Kelso leading the way
Jack stays with Dave, and Kelso, Red, and I make our way over to the farm, riding into the courtyard just as Gesa drives in.  I quickly get Rhio ready to ride, transferring the bareback pad over so that Gesa can ride in my saddle.  Partly this is trying to give her the best gear for riding (saddle vs. bareback pad) since she is riding a horse she is not used to riding and a saddle is more secure, but partly this is selfish since I know how much warmer I'll be sharing Rhio's body heat through the pad.
Gesa and Red out in the hayfield
We set off with Kelso in attendance, retracing Red's & my steps from his barn and again having to dismount to lead around the still-disabled tractor.  The boys are happy and easily directed around downed trees and into the woods to bushwhack around otherwise-impassable blockades of tangled, snowy trees.  The downside to all the gymnastic moves we & the horses make to maneuver through this snowy landscape is melting snow everywhere - the horse's faces, manes, necks, & rumps, as well as our thighs, become quickly moist then damp then outright wet with the melting snow.  We get brain freeze from the cold snow on our necks and faces.  And we grin, laugh, and quietly relish every moment spent out there in the beauty of the north woods.

Gesa, Red, and Kelso on the trails across the road
We finally admit we are getting a little cold, and head back to the barn.  Red & Rhio have worked hard trudging through the deep snow for several hours, and are dripping with melted snow, so they get covered in coolers with piles of hay to munch in stalls while we head inside to steaming mugs of tea and continued conversation.  After we all get dry, warm, and fed, Red & I head back to his barn and discover our way is now clear as Dave has evidently fixed the tractor, so we joyfully trot and canter along the tractor trail as the light fades.  Red is eagerly anticipating his dinner, and I am just plain old happy.
Looping around the back pasture


  1. Taryn, I miss the snow, looking at these pictures!
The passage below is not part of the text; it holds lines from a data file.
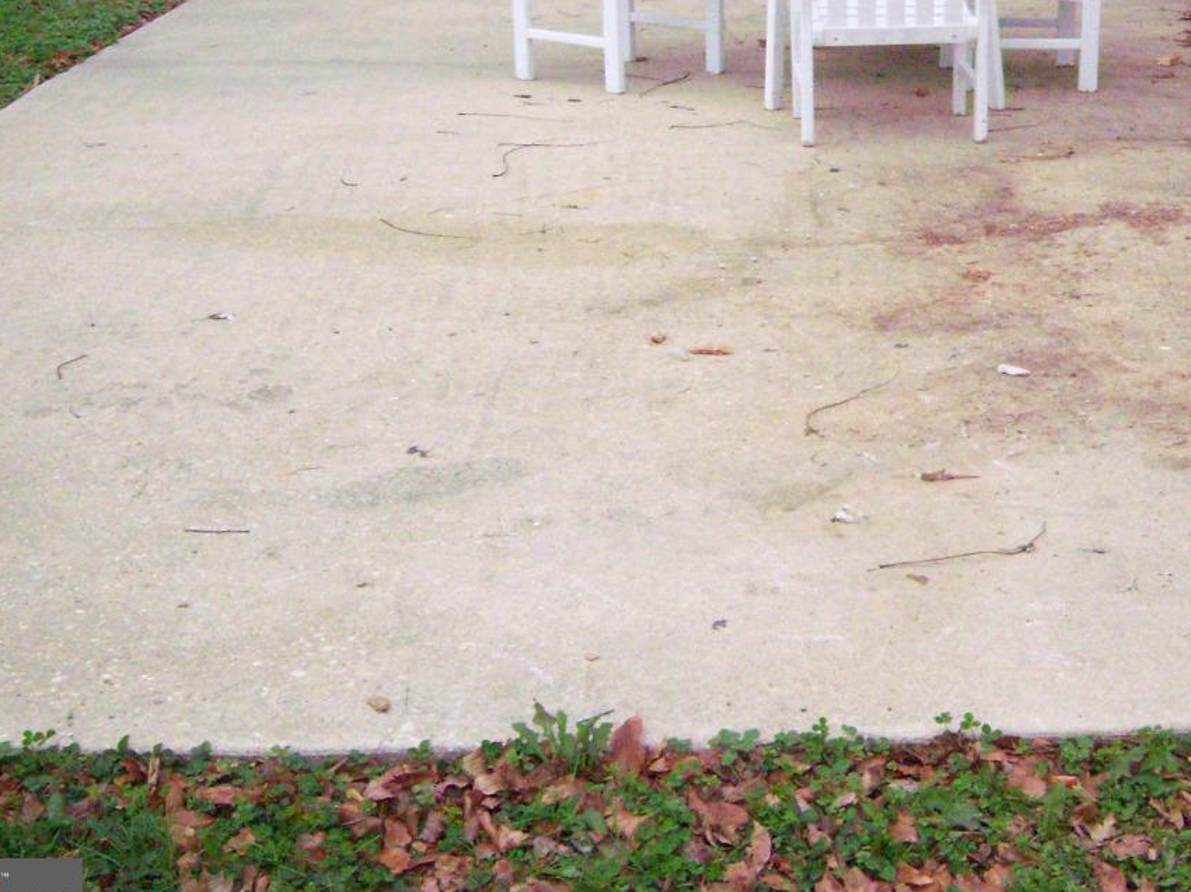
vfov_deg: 23.7
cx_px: 846
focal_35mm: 61
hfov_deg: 31.3
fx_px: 2098
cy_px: 183
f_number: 4.8
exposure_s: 1/1000
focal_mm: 7.5
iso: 800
Just gorgeous. There's such an exhilaration about getting out in the cold, and then coming back in again, as though you have done something risky and brave.

  2. Yes, I agree! But the novelty kind of wears off when you're donning the layers twice a day to feed horses... I am hardly even wearing real clothing these days, as I mostly stay in my first and second layers of long underwear and polarfleece between outings, unless I head to town for something.